He would let her know about any housing or job opportunities he came across, wanting other people in his position to find stability, Harrell said.

And he would ask about her day, how things were going at work or with her family. “And, you know, not everyone does that,” she said.

Most people Harrell works with have been incarcerated for a long time. She described Sperberg’s 26.5 years as “pretty standard”.

Her work is, on a practical level, about recidivism rates. It’s also about convincing people, her clients and the rest of society alike, of one message: “There is room for all of us in this world.”

“I am not a judge, I’m not a jury. They’ve paid their debt,” she said. “My job is to help them successfully re-enter society and to help them to thrive. My job is to get them to understand that they are deserving of a second chance.”

She paused as she thought about what it means to try to restart life after prison with a conviction as profound and destructive as first-degree murder next to your name.

“Not being a convicted murderer myself, I don’t know that I can truly answer that,” she said. “I think that for each individual it would be different. The most obvious thing that I’ve noticed is remorse.”

“You can never bring a person back, so you can’t fix it. But how do I atone for that? How do I honor someone’s memory? How do I try and make amends for the things I’ve done?”

Harrell sees her clients grappling with those questions.

“It’s not that they get out of prison and they’re just like, ‘Oh, okay, you know, I did my time and that was then and this is now’,” she said. “It’s never like that.”

“From what I can see, it never leaves them.”

In July 2022, Sperberg hit two years on parole, making him eligible to apply for absolute discharge.

His second chance was going well.

Then came the diagnosis.

'No words for it'

It was peaceful outside Sperberg’s apartment, on the second-floor corner of a squat complex painted entirely in shades of mint green. In the center of the units, a small pool was surrounded by cactuses and gravel.

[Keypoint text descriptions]

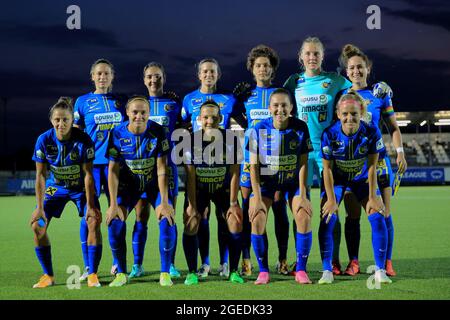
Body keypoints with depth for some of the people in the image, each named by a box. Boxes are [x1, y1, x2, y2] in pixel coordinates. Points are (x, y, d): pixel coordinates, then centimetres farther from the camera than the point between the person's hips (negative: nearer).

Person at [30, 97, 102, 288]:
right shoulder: (44, 140, -20)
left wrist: (90, 205, -22)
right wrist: (40, 207, -17)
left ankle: (92, 274, -8)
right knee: (37, 226, -9)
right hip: (56, 187, 2)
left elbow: (88, 174, -20)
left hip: (81, 187, -2)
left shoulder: (84, 140, -25)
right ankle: (48, 276, 5)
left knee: (94, 221, -20)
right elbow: (40, 175, -15)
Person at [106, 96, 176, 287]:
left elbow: (162, 168, -19)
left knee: (167, 221, -20)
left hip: (155, 184, -1)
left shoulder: (157, 132, -18)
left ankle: (165, 273, -3)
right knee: (115, 221, -17)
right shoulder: (118, 134, -15)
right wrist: (113, 204, -18)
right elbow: (113, 171, -13)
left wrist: (164, 202, -22)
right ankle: (121, 273, 1)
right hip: (129, 184, 1)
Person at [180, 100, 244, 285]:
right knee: (190, 226, -13)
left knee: (236, 224, -11)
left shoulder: (231, 140, -17)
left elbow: (234, 174, -14)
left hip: (223, 188, 0)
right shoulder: (191, 140, -18)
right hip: (198, 189, 0)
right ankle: (192, 272, 2)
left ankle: (234, 271, 4)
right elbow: (190, 176, -15)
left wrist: (233, 203, -16)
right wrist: (192, 205, -17)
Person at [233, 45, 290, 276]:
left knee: (279, 207, -1)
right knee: (248, 208, -2)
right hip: (250, 157, 1)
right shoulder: (245, 94, 11)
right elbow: (240, 121, 15)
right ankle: (246, 259, 3)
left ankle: (283, 259, 8)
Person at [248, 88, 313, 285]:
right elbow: (254, 165, -13)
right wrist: (257, 198, -17)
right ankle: (263, 271, -1)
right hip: (266, 180, 0)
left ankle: (301, 270, -1)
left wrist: (302, 195, -14)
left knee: (304, 217, -16)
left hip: (294, 180, 0)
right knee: (257, 219, -16)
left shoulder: (300, 128, -15)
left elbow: (303, 164, -10)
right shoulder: (260, 129, -16)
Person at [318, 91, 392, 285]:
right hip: (336, 179, -1)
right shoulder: (329, 134, -27)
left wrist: (372, 197, -13)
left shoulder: (372, 133, -25)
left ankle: (380, 270, -1)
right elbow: (327, 169, -17)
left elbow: (372, 167, -16)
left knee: (377, 217, -11)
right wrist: (331, 199, -17)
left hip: (362, 179, 1)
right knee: (327, 220, -14)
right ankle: (327, 271, -5)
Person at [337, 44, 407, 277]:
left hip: (377, 159, 0)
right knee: (353, 215, 2)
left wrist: (400, 153, -1)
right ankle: (353, 262, 8)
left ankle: (387, 263, 6)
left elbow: (393, 127, 9)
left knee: (383, 213, -1)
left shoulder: (380, 94, 5)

◆ Exercise prompt: Rewrite the part of the passage about Harrell's work that opens with "She paused as" and closes with "to your name.", changing "paused" to "hesitated". This listing is separate material and has no connection to the passage.

◆ Written answer:
She hesitated as she thought about what it means to try to restart life after prison with a conviction as profound and destructive as first-degree murder next to your name.